Lo strumento è previsto proprio dalla nuova legge approvata in Consiglio regionale, che autorizza i Comuni a «individuare gli orari di apertura delle sale da gioco e la relativa sanzione amministrativa per il mancato rispetto degli stessi».

«È uno degli strumenti più efficaci che abbiamo inserito nella nuova legge - spiega Gregoris - e va fatto un plauso ai Comuni che si sono già attivati per sfruttarlo.
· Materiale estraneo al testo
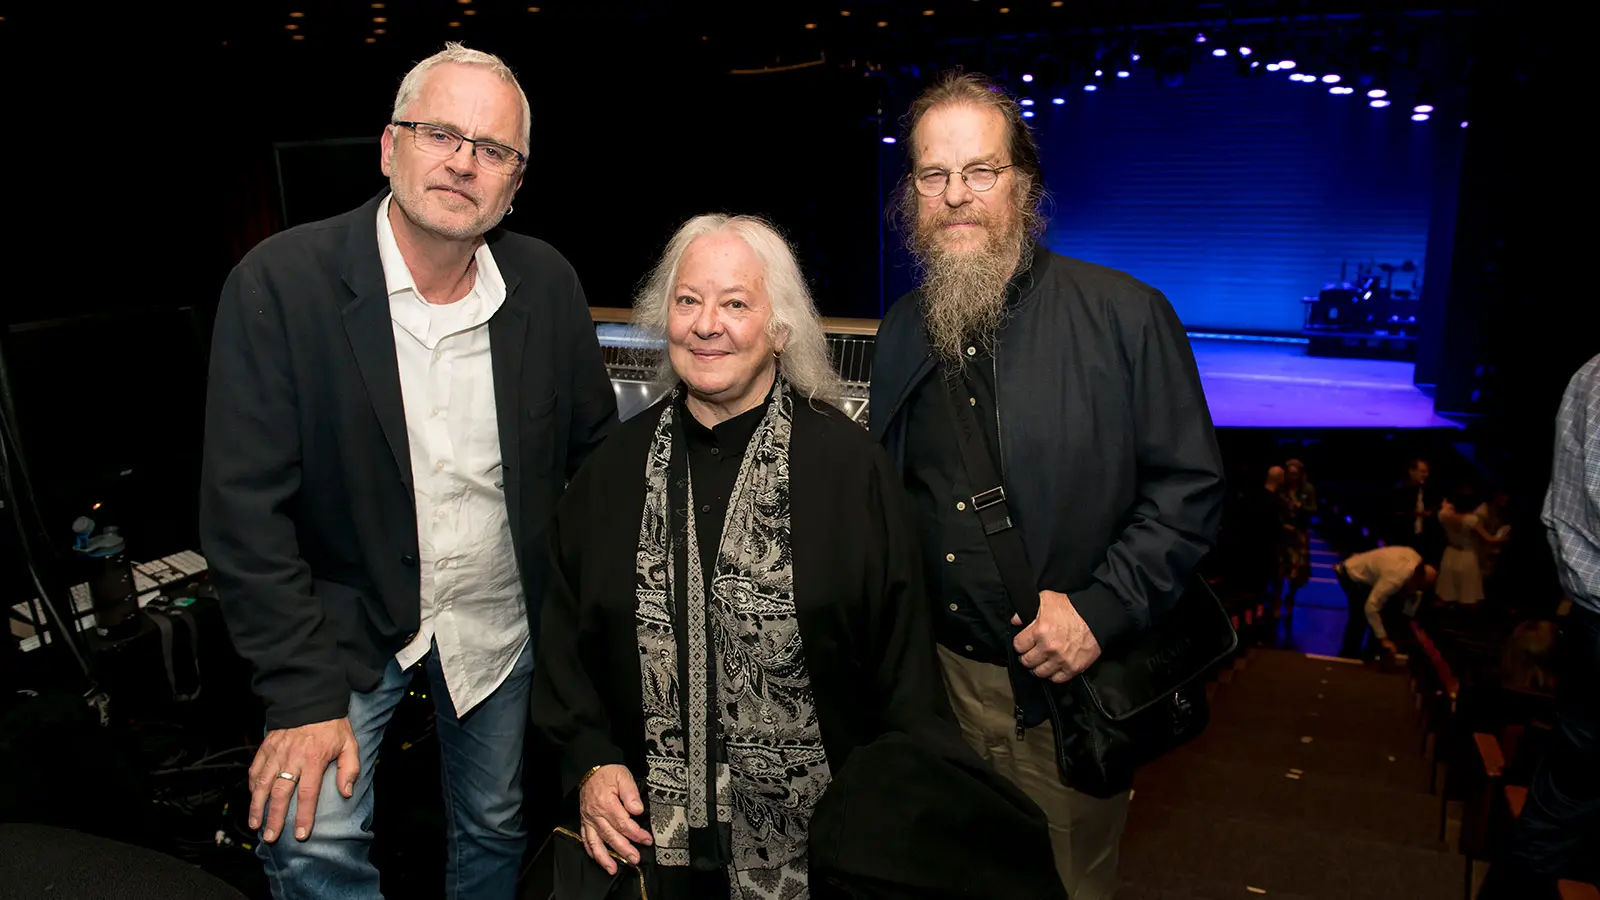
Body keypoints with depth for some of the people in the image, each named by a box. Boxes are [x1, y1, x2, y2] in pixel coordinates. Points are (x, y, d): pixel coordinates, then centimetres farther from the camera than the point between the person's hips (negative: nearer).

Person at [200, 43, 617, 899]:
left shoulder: (547, 284, -8)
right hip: (346, 615, -2)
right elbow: (246, 508, -17)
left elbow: (594, 449, 3)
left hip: (502, 614, 3)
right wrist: (303, 694, -18)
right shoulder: (278, 282, -17)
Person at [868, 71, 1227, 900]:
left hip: (1064, 686, -4)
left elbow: (1191, 485, -8)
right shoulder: (902, 333, 5)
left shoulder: (1124, 315, -10)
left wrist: (1102, 609, -18)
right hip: (939, 676, 4)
Riducendo l'orario in cui è consentito utilizzare le slot machine si riduce automaticamente la quantità di soldi persi in un gioco che per sua natura è sempre perdente». Oltre a dare ai Comuni la possibilità di intervenire sugli orari di utilizzo delle slot machine, la legge consente loro di individuare ulteriori luoghi sensibili, oltre a quelli già indicati dalla legge regionale, e applicare entro i 500 metri da essi il divieto di installazione di nuove apparecchiature per il gioco lecito.

«Entro tre anni - ricorda Gregoris - anche le apparecchiature esistenti dovranno essere dismesse». Tra le altre forme di contrasto, la legge regionale prevede anche il divieto di pubblicità su tutto il territorio della regione e l'impossibilità di ricevere contributi per gli esercizi che non rinunciano ad avere al loro interno le slot machine. «Tutti i Comuni del Friuli Venezia Giulia - conclude Gregoris - possono adottare questa efficace forma di contrasto al gioco d'azzardo: basta un regolamento comunale che stabilisca gli orari in cui è consentita l'apertura delle sale da gioco. Il mio appello è affinché gli amministratori si attivino subito per ottenere il prima possibile gli effetti indicati dalla legge. Nel frattempo, anche lo strumento dell'ordinanza può essere efficace».